Can I Use This Maple Syrup Substitute in Baked Goods?

In baking, maple syrup adds both sweetness and moisture to doughs and batters. Although this substitute cannot be used in place of maple syrup in baking recipes, you can make some adjustments to your recipe to mimic the taste and effects of maple syrup:

  • Use 1 cup of sugar for every 3/4 cup of maple syrup called for in the recipe.
  • Add an extra 3 tablespoons of liquid for each cup of sugar you end up using.
  • Baking soda should be decreased by 1/4 teaspoon for each cup of sugar as well, as sugar is less acidic than maple syrup.

There are other maple syrup substitutes that you can use when baking in a 1-to-1 correspondence. Use honey, molasses, corn syrup, or agave nectar. The flavor of the baked goods will be different, but because of the texture of these products, the result will be as moist as it would have been with maple syrup. If using honey, be mindful that vegans might not feel comfortable eating it, as it is ultimately an animal-derived product.

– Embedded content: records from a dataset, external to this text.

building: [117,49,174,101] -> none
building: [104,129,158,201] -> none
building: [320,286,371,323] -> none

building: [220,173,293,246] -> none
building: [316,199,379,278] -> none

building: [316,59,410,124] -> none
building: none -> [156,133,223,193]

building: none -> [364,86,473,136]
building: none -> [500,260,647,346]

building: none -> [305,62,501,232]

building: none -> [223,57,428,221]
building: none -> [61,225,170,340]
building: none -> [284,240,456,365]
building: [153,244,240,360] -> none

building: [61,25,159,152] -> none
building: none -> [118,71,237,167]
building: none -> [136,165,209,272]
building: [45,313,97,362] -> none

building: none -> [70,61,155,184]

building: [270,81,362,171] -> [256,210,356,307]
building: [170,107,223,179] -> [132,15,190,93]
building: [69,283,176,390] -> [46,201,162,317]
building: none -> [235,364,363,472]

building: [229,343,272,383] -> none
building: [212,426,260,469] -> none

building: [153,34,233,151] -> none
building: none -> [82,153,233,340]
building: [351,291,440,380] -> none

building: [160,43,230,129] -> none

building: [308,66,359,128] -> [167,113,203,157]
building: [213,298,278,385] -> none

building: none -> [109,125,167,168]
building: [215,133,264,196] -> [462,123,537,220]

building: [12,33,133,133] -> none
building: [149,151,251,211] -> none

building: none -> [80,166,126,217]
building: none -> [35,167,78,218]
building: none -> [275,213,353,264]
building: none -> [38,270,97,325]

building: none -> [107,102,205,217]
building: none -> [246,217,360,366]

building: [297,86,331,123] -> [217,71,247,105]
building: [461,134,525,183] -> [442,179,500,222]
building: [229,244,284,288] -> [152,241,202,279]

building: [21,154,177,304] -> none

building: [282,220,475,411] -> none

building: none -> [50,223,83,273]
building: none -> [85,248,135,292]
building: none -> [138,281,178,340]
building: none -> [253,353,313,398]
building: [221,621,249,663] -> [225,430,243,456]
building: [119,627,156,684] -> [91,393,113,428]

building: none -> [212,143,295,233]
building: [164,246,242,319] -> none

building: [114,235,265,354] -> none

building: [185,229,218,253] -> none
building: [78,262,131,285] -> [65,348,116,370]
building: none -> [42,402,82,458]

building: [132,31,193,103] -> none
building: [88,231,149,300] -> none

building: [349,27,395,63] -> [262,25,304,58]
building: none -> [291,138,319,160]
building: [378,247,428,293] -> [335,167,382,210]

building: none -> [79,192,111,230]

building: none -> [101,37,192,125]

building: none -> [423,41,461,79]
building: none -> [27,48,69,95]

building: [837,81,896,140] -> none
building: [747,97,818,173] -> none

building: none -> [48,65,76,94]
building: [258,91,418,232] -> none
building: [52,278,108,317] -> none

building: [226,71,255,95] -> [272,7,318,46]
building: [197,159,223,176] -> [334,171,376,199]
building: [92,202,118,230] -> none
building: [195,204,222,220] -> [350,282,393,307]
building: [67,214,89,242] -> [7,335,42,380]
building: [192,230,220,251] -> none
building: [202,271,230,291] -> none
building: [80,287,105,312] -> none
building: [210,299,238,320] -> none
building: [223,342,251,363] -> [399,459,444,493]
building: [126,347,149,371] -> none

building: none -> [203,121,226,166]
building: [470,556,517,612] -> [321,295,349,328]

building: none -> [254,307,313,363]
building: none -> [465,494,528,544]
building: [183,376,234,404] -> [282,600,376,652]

Careful When Cooking With Sugar

Although this is a basic recipe, there are a few things to keep in mind when caramelizing the sugar:

  • You need to watch the caramelizing sugar carefully because it can go from desirably browned to irretrievably burned in a matter of seconds.
  • You should also wear oven mitts when working with boiling sugar to avoid especially painful burns.
  • Use shoes when cooking sugar, and keep kids and pets out of the kitchen.